Prediction of the duration of stay in hospital for a particular patient is of significant value since it helps to reduce the incurred expenses as well as in resource planning and management of the hospital. This system estimates the of length of stay for the patient diagnosed with various diseases and include both ICU and post ICU stay.
The dataset we have utilized is the MIMIC III database which has more than 50,000 real records of individuals that have been admitted to ICU units somewhere in the range of 2001 and 2012. Our objective is to gauge patient’s duration of complete stay in the hospital including both ICU stay and post ICU stay. For that the input to the system contains characteristics from the following tables:
- Admissions: row id, hadm id, subject id, admittime, dis- chtime, ethnicity, admission type, edregtime, edouttime, deathtime.

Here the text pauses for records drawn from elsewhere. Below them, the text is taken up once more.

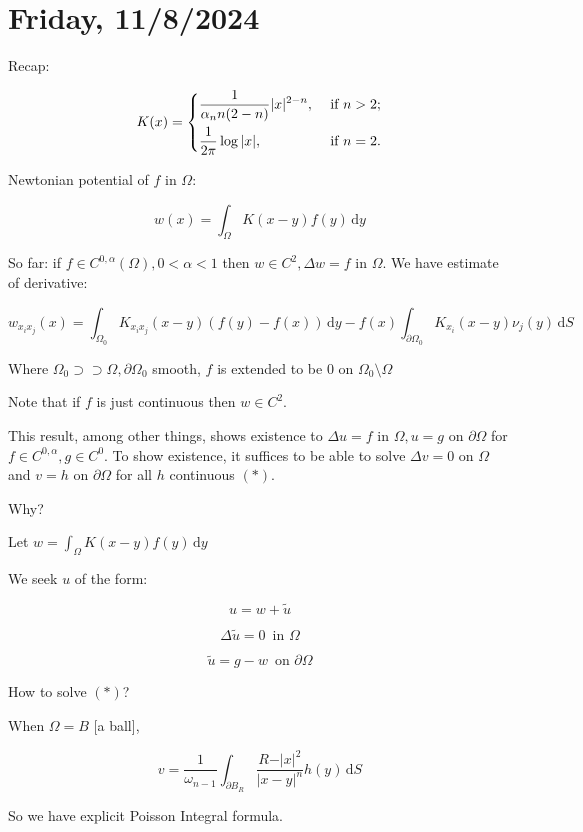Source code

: \documentclass{article}
\theoremstyle{definition}
\begin{document}
\section*{Friday, 11/8/2024}

Recap:

\[
    K(x) = \begin{dcases}
        \frac{1}{\alpha_n n (2-n)}\vert x \vert ^{2 - n}, &\text{ if } n > 2 ;\\
        \frac{1}{2\pi} \log \vert x \vert, &\text{ if } n = 2.
    \end{dcases}
\]

Newtonian potential of \(f\) in \(\Omega\):

\[
    w(x) = \int_{\Omega} K(x-y) f(y) \,\mathrm{d}y 
\]

So far: if \(f\in C^{0,\alpha}(\Omega), 0 < \alpha < 1\) then \(w \in C^2, \Delta w = f\) in \(\Omega\). We have estimate of derivative:

\[
    w_{x_i x_j} (x) = \int_{\Omega_0} K_{x_i x_j}(x-y) (f(y) - f(x)) \,\mathrm{d}y - f(x) \int_{\partial \Omega_0} K_{x_i} (x-y) \nu_j (y) \,\mathrm{d}S 
\]

Where \(\Omega_0 \supset \supset \Omega, \partial \Omega_0\) smooth, \(f\) is extended to be \(0\) on \(\Omega_0 \setminus \Omega\) 

Note that if \(f\) is just continuous then \(w \in C^2\).

This result, among other things, shows existence to \(\Delta u = f\) in \(\Omega, u = g\) on \(\partial \Omega\) for \(f\in C^{0,\alpha}, g\in C^0\). To show existence, it suffices to be able to solve \(\Delta v = 0\) on \(\Omega\) and \(v = h\) on \(\partial \Omega\) for all \(h\) continuous \((\ast)\).

Why?

Let \(w = \int_{\Omega} K(x-y) f(y) \,\mathrm{d}y\)

We seek \(u\) of the form:

\[
    u = w + \widetilde{u}
\]

\[
    \Delta \widetilde{u} = 0 \, \text{ in } \Omega 
\]

\[
    \widetilde{u} = g - w \, \text{ on } \partial \Omega
\]

How to solve \((\ast)\)?

When \(\Omega = B\) [a ball],

\[
    v = \frac{1}{\omega_{n-1}}\int_{\partial B_R} \frac{R - \vert x \vert ^2}{\vert x-y \vert ^n} h(y) \,\mathrm{d}S
\]

So we have explicit Poisson Integral formula.
\end{document}
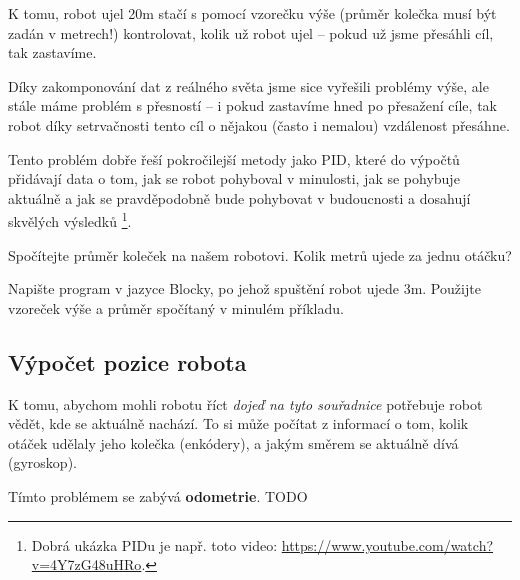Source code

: \documentclass[../main.tex]{subfiles}
\begin{document}
	K tomu, robot ujel \si{20m} stačí s pomocí vzorečku výše (průměr kolečka musí být zadán v metrech!) kontrolovat, kolik už robot ujel -- pokud už jsme přesáhli cíl, tak zastavíme.

	Díky zakomponování dat z reálného světa jsme sice vyřešili problémy výše, ale stále máme problém s přesností -- i pokud zastavíme hned po přesažení cíle, tak robot díky setrvačnosti tento cíl o nějakou (často i nemalou) vzdálenost přesáhne.

	Tento problém dobře řeší pokročilejší metody jako PID, které do výpočtů přidávají data o tom, jak se robot pohyboval v minulosti, jak se pohybuje aktuálně a jak se pravděpodobně bude pohybovat v budoucnosti a dosahují skvělých výsledků \footnote{Dobrá ukázka PIDu je např. toto video: \href{https://www.youtube.com/watch?v=4Y7zG48uHRo}{https://www.youtube.com/watch?v=4Y7zG48uHRo}.}. 

	\begin{question}
		Spočítejte průměr koleček na našem robotovi. Kolik metrů ujede za jednu otáčku?
	\end{question}

	\begin{question}
		Napište program v jazyce Blocky, po jehož spuštění robot ujede \si{3m}. Použijte vzoreček výše a průměr spočítaný v minulém příkladu.
	\end{question}

	\subsection{Výpočet pozice robota}
	K tomu, abychom mohli robotu říct \textit{dojeď na tyto souřadnice} potřebuje robot vědět, kde se aktuálně nachází. To si může počítat z informací o tom, kolik otáček udělaly jeho kolečka (enkódery), a jakým směrem se aktuálně dívá (gyroskop).

	Tímto problémem se zabývá \textbf{odometrie}. TODO
\end{document}

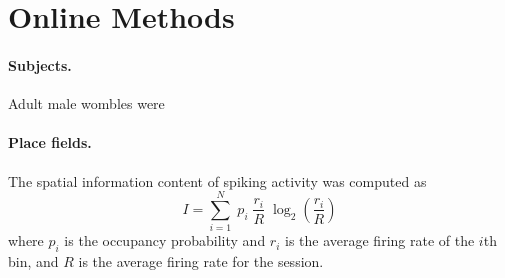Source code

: 
\section*{Online Methods}

\paragraph{Subjects.} 
Adult male wombles were \lipsum[8-9]

\paragraph{Place fields.}
The spatial information content\cite{SkagMcNa93a} of spiking activity was computed as
\begin{equation}
  I=\sum_{i=1}^{N} \; p_i \; \frac{r_i}{R} \; \log_2\left(\frac{r_i}{R}\right)
  \label{eq:skaggs}
\end{equation}
where $p_i$ is the occupancy probability and $r_i$ is the average firing rate of the $i$th bin, and $R$ is the average
firing rate for the session.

- Diagnoses ICD: subject id, hadm id, ICD9 code
- D ICD diagnoses: ICD9 code, short title, long title
- Patients: subject id, gender, dobPre
Regression analysis is a significant instrument for demon- strating and breaking down information. It is a type of prescient displaying procedure which explores the connection between a reliant (target) and autonomous variable (s) (indica- tor). This method is utilized for prediction, time arrangement displaying and finding the causal impact connection between the factors. For example, correlation between rash driving and number of street mishaps by a driver is best calculated through regression.The formula to calculate multiple regression is given as: p = qy1 + qy2+ qy3+ c where,
- p = dependent variable of the regression
- q = slope of the regression
- y1 = first independent variable of the regression
- y2 = second independent variable of the regression
- y3 = third independent variable of the regression
- c = constant
In data preprocessing we adjusted the patient’s date of birth column which was encoded to ensure the patient’s privacy protection, so wherever the DOB is in the 2000s, the year is subtracted by 100 and wherever it is in 2100s, the year is subtracted by 200. The information of patients who have multiple diseases has been joined into a single row to decrease the redundancy in the dataset, for this a new table symptoms icd is created which aggregates all of the patients and diseases and creates a single entry for each admission.
We created a new column for length of stay in Admissions table by calculating the difference between the date of release and date of admission of the patient. The diagnosis categories are the most important feature in predicting the LOS.
We then reduced the hospital admissions to four categories: urgent, newborn, emergency, elective. Newborns have the lowest median LOS whereas the urgent category has the highest. Elective admissions have a tighter distribution that favors a lower LOS, which makes sense since the severity of such conditions is usually less time critical.